Many answers have been given to this question. Before we try out such answers, consider one broad way to categorize them. Is experiencing beauty about getting us to do something, or is it about our thinking or feeling a certain way? In other words, if there’s a purpose or function to finding things beautiful, do you think that should be a pragmatic function issuing in action? Or can it be a contemplative function issuing in a kind of thinking (or feeling, etc.)?

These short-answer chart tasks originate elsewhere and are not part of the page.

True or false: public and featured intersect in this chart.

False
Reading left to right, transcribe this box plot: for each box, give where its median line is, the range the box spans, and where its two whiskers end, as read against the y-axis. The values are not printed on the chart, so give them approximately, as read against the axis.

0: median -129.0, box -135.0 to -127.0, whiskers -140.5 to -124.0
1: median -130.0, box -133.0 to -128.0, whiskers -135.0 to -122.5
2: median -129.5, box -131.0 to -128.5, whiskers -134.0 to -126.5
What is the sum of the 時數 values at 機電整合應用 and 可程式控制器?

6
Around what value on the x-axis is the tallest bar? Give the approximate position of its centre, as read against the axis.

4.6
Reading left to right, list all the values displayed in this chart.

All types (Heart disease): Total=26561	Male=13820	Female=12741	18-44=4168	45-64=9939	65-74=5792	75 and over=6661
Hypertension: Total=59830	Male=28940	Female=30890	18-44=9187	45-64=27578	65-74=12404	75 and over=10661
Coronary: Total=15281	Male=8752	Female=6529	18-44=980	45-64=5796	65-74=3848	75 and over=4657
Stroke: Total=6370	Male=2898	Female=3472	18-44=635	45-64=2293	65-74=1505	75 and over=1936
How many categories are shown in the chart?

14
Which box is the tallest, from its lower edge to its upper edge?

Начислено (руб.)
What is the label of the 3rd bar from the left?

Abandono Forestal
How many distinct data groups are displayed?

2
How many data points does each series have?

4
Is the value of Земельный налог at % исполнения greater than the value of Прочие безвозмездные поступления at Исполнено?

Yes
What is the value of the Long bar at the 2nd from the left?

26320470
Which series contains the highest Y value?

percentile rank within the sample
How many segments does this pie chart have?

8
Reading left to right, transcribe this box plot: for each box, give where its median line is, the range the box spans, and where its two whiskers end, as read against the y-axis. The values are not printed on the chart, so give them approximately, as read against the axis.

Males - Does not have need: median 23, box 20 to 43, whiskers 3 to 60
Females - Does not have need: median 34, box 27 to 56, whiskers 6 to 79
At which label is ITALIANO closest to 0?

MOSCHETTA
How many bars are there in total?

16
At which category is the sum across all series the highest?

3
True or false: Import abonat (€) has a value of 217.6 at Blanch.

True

This might even come down to Yes or No regarding the first question. Sometimes people say something like “The instinct to find people and things beautiful originates in sexual desire. It begins with our wish to propagate.” An answer like that connects the judgment of beauty with action. All the way back to Aristotle, philosophers have objected that beauty can be understood without reference to sexual desire; and in fact it can get complicated to try to trace every sense of beauty to such desire. Consider landscapes, sunsets, etc. More broadly, you could connect those judgments of beauty with a sense of safety. You find open grassy landscapes beautiful because your primitive ancestors connected such sights with safety from predators, etc. Again there is a pragmatic origin to the sense of beauty.

It can be difficult to connect every experience of beauty with such a pragmatic evolutionary argument. But this is the foundation of the discussion. If you want a function for beauty-experiences in the pragmatic, action-oriented sense of the word, that would be a place to start. Otherwise, a contemplative function suggests itself. And here you have greater latitude in explaining what the function of beauty might be.